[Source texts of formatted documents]
·····

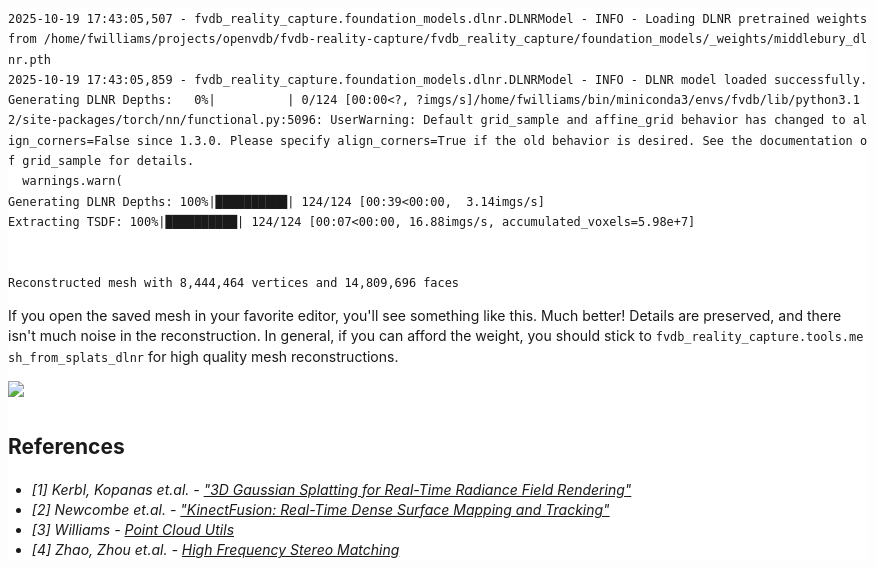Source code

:     2025-10-19 17:43:05,507 - fvdb_reality_capture.foundation_models.dlnr.DLNRModel - INFO - Loading DLNR pretrained weights from /home/fwilliams/projects/openvdb/fvdb-reality-capture/fvdb_reality_capture/foundation_models/_weights/middlebury_dlnr.pth
    2025-10-19 17:43:05,859 - fvdb_reality_capture.foundation_models.dlnr.DLNRModel - INFO - DLNR model loaded successfully.
    Generating DLNR Depths:   0%|          | 0/124 [00:00<?, ?imgs/s]/home/fwilliams/bin/miniconda3/envs/fvdb/lib/python3.12/site-packages/torch/nn/functional.py:5096: UserWarning: Default grid_sample and affine_grid behavior has changed to align_corners=False since 1.3.0. Please specify align_corners=True if the old behavior is desired. See the documentation of grid_sample for details.
      warnings.warn(
    Generating DLNR Depths: 100%|██████████| 124/124 [00:39<00:00,  3.14imgs/s]
    Extracting TSDF: 100%|██████████| 124/124 [00:07<00:00, 16.88imgs/s, accumulated_voxels=5.98e+7]


    Reconstructed mesh with 8,444,464 vertices and 14,809,696 faces


If you open the saved mesh in your favorite editor, you'll see something like this. Much better!
Details are preserved, and there isn't much noise in the reconstruction. In general, if you can afford the weight, you should stick to `fvdb_reality_capture.tools.mesh_from_splats_dlnr` for high quality mesh reconstructions.

<div>
<img src="https://fvdb-data.s3.us-east-2.amazonaws.com/fvdb-reality-capture/doc_figures/better_mesh_recon.png" width="100%"/>
</div>

## References
* _\[1\] Kerbl, Kopanas et.al. - ["3D Gaussian Splatting
for Real-Time Radiance Field Rendering"](https://repo-sam.inria.fr/fungraph/3d-gaussian-splatting/)_
* _\[2\] Newcombe et.al. - ["KinectFusion: Real-Time Dense Surface Mapping and Tracking"](https://www.microsoft.com/en-us/research/wp-content/uploads/2016/02/ismar2011.pdf)_
* _\[3\] Williams - [Point Cloud Utils](https://fwilliams.info/point-cloud-utils/)_
* _\[4\] Zhao, Zhou et.al. - [High Frequency Stereo Matching](https://openaccess.thecvf.com/content/CVPR2023/papers/Zhao_High-Frequency_Stereo_Matching_Network_CVPR_2023_paper.pdf)_
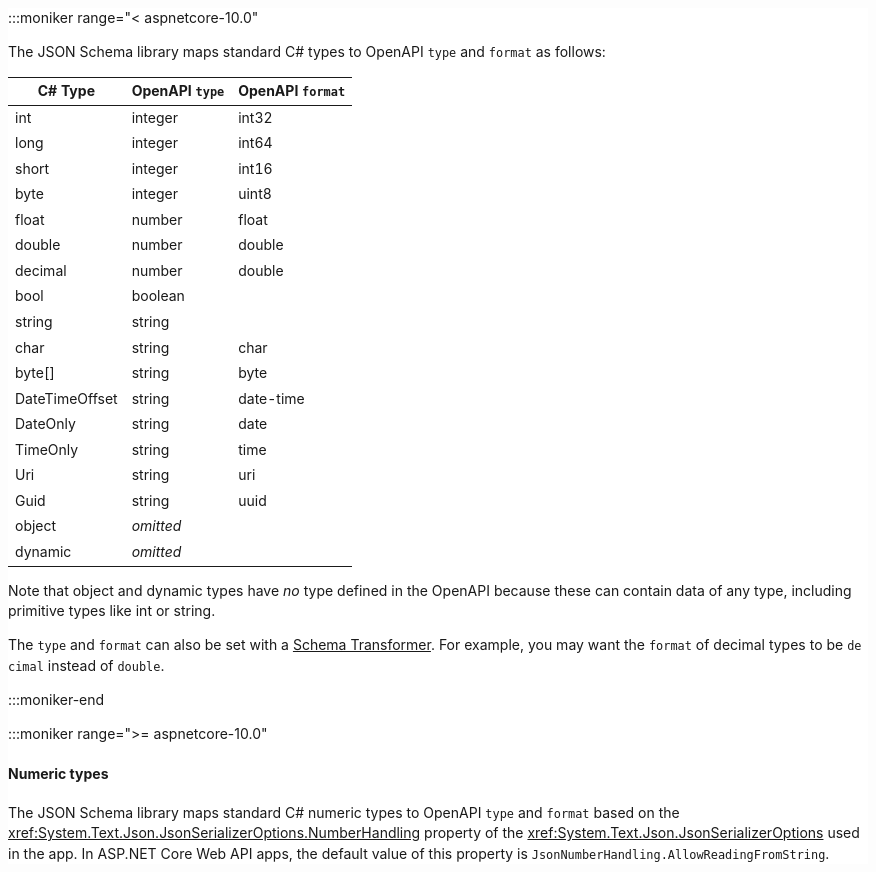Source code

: :::moniker range="< aspnetcore-10.0"

The JSON Schema library maps standard C# types to OpenAPI `type` and `format` as follows:

| C# Type        | OpenAPI `type` | OpenAPI `format` |
| -------------- | -------------- | ---------------- |
| int            | integer        | int32            |
| long           | integer        | int64            |
| short          | integer        | int16            |
| byte           | integer        | uint8            |
| float          | number         | float            |
| double         | number         | double           |
| decimal        | number         | double           |
| bool           | boolean        |                  |
| string         | string         |                  |
| char           | string         | char             |
| byte[]         | string         | byte             |
| DateTimeOffset | string         | date-time        |
| DateOnly       | string         | date             |
| TimeOnly       | string         | time             |
| Uri            | string         | uri              |
| Guid           | string         | uuid             |
| object         | _omitted_      |                  |
| dynamic        | _omitted_      |                  |

Note that object and dynamic types have _no_ type defined in the OpenAPI because these can contain data of any type, including primitive types like int or string.

The `type` and `format` can also be set with a [Schema Transformer](xref:fundamentals/openapi/customize-openapi#use-schema-transformers). For example, you may want the `format` of decimal types to be `decimal` instead of `double`.

:::moniker-end

:::moniker range=">= aspnetcore-10.0"

#### Numeric types

The JSON Schema library maps standard C# numeric types to OpenAPI `type` and `format` based on the
<xref:System.Text.Json.JsonSerializerOptions.NumberHandling> property of the <xref:System.Text.Json.JsonSerializerOptions>
used in the app. In ASP.NET Core Web API apps, the default value of this property is `JsonNumberHandling.AllowReadingFromString`.

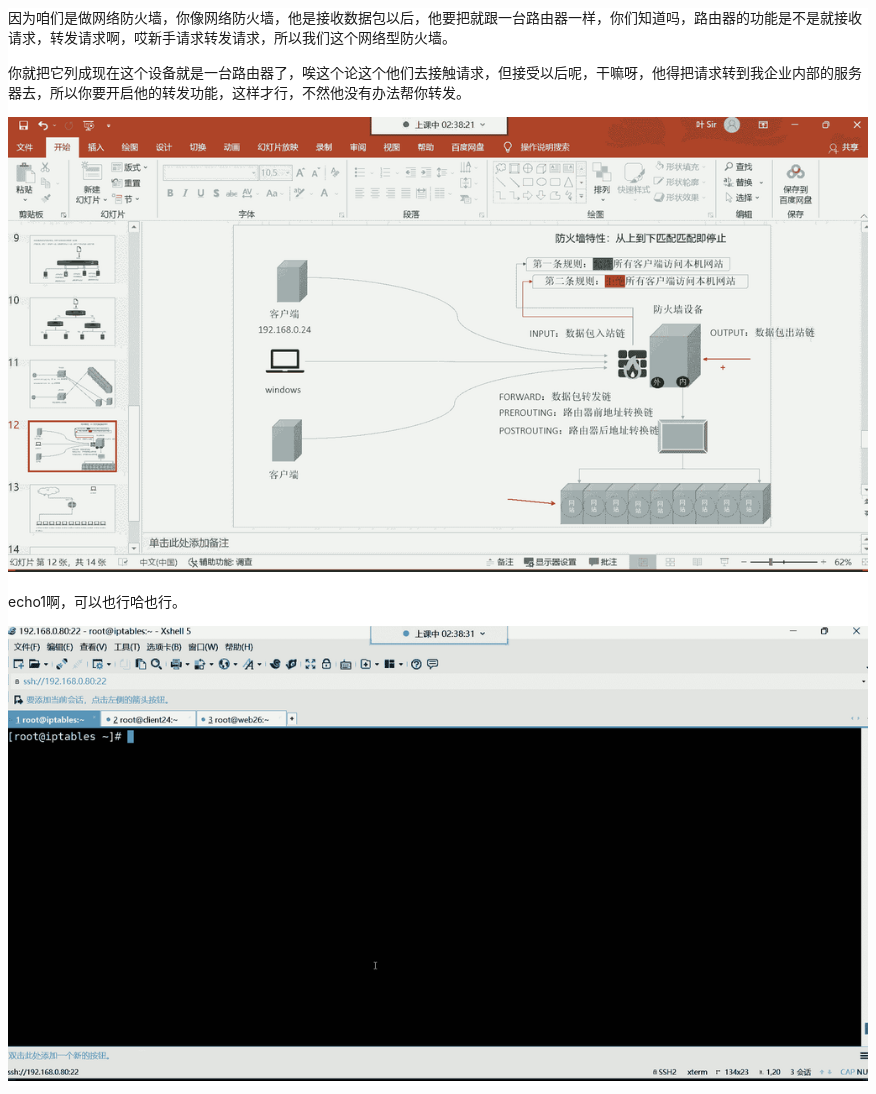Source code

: 因为咱们是做网络防火墙，你像网络防火墙，他是接收数据包以后，他要把就跟一台路由器一样，你们知道吗，路由器的功能是不是就接收请求，转发请求啊，哎新手请求转发请求，所以我们这个网络型防火墙。

你就把它列成现在这个设备就是一台路由器了，唉这个论这个他们去接触请求，但接受以后呢，干嘛呀，他得把请求转到我企业内部的服务器去，所以你要开启他的转发功能，这样才行，不然他没有办法帮你转发。



![](img/21262be3635b08422aa2ea75692e30be_183.png)

echo1啊，可以也行哈也行。

![](img/21262be3635b08422aa2ea75692e30be_185.png)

·····

[EXERCISE BRIEF] Return the lines exactly as they stand, from the start of the entries through the line holding "Generating DLNR Depths: 100%|██████████|"; omit the pictures.

[RESPONSE AREA]
Source code

:     2025-10-19 17:43:05,507 - fvdb_reality_capture.foundation_models.dlnr.DLNRModel - INFO - Loading DLNR pretrained weights from /home/fwilliams/projects/openvdb/fvdb-reality-capture/fvdb_reality_capture/foundation_models/_weights/middlebury_dlnr.pth
    2025-10-19 17:43:05,859 - fvdb_reality_capture.foundation_models.dlnr.DLNRModel - INFO - DLNR model loaded successfully.
    Generating DLNR Depths:   0%|          | 0/124 [00:00<?, ?imgs/s]/home/fwilliams/bin/miniconda3/envs/fvdb/lib/python3.12/site-packages/torch/nn/functional.py:5096: UserWarning: Default grid_sample and affine_grid behavior has changed to align_corners=False since 1.3.0. Please specify align_corners=True if the old behavior is desired. See the documentation of grid_sample for details.
      warnings.warn(
    Generating DLNR Depths: 100%|██████████| 124/124 [00:39<00:00,  3.14imgs/s]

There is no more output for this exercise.